Are there schools that are failing? Sure. Spectacularly in some cases. You know what those schools have in common? A community that knows it. They don't need Reformsters to come in and tell them to sit down and shut up because they don't run the [your district's name] schools. They don't need someone to come shove them out of the way so that their judgment can be replaced with the judgment of someone superior. They already have all the overly politicized bloated self-important bureaucratic monstrosities they need.

That's why parents in some urban districts initially welcomed reformsters with open arms-- they thought the reformsters were going to help them make schools work. Instead, reformsters have steadily told them that they don't know how a school is supposed to work, and they should all shut up and accept the substitution of other standards for their own. After all, it's supported by research.


  1. I really liked this post, but there are a couple of things I want to add in regards to "community" and "outsiders".
    Yes, the community knows that their schools are failing... but sometimes they don't know WHY or in WHAT WAYS they are failing. The Outsiders promise that they know the why and ways, so they let them in.
    Even as a teacher, my idea of a successful school is very different from other teachers of the subject in my area, or even some of the teachers in my building. I'm not from the community, but I come from a similar type of community (from another state). I teach in an urban district and to be quite honest, I do see school as a way to get to a job. Most of my parents feel that way to. School is what kids do to get to college or until the get to working status. Then college is about that higher paying job (why oh why did I become a teacher?).
    Then again, I'm in an urban, high poverty, mostly kids of color district. Education is about ATTAINMENT and hopes that you can do better for yourself - not about the love of learning. And that's sad, but that's reality. Even as a lover of knowledge myself, I did school for the social aspects and hopes of getting to college so I could get a good paying job. Just like my parents told me.
    I don't think Common Core supporters are wrong when they talk about getting kids "career ready" or that business have a say in our education, especially since my kids are the ones they deem "unhirable" outside of fast food and Walmart.
    On top of that - my school's community also listens to what other people say is not working for a school. We have the A-F rating, and not only does my parents feel that, my kids also internalize it - which is another reason they act on in class "because we don't learn anything here" or "we're an F school. So we dumb anyways." The big "THEY" don't trust my community to know what's best for them, and now, they don't trust themselves anymore either.
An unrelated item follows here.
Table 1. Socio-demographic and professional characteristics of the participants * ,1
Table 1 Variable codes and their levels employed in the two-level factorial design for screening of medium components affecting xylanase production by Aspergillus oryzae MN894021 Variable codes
  2. Not well known is that Michael Petrilli is an Executive Editor of Education Next, the education publication of the right-wing Hoover Institute. Sourcewatch describes Education Next as “a propaganda outlet for corporate education reform policies such as charter schools, school vouchers, and merit pay. Its editorial board consists of the members of the Koret Task Force, the education task force of the conservative think-tank the Hoover Institute. Although it purports to be free of ideology, it frequently takes the conservative point of view. For instance, it is critical of unions and opposes attempts to increase or equalize funding for schools.”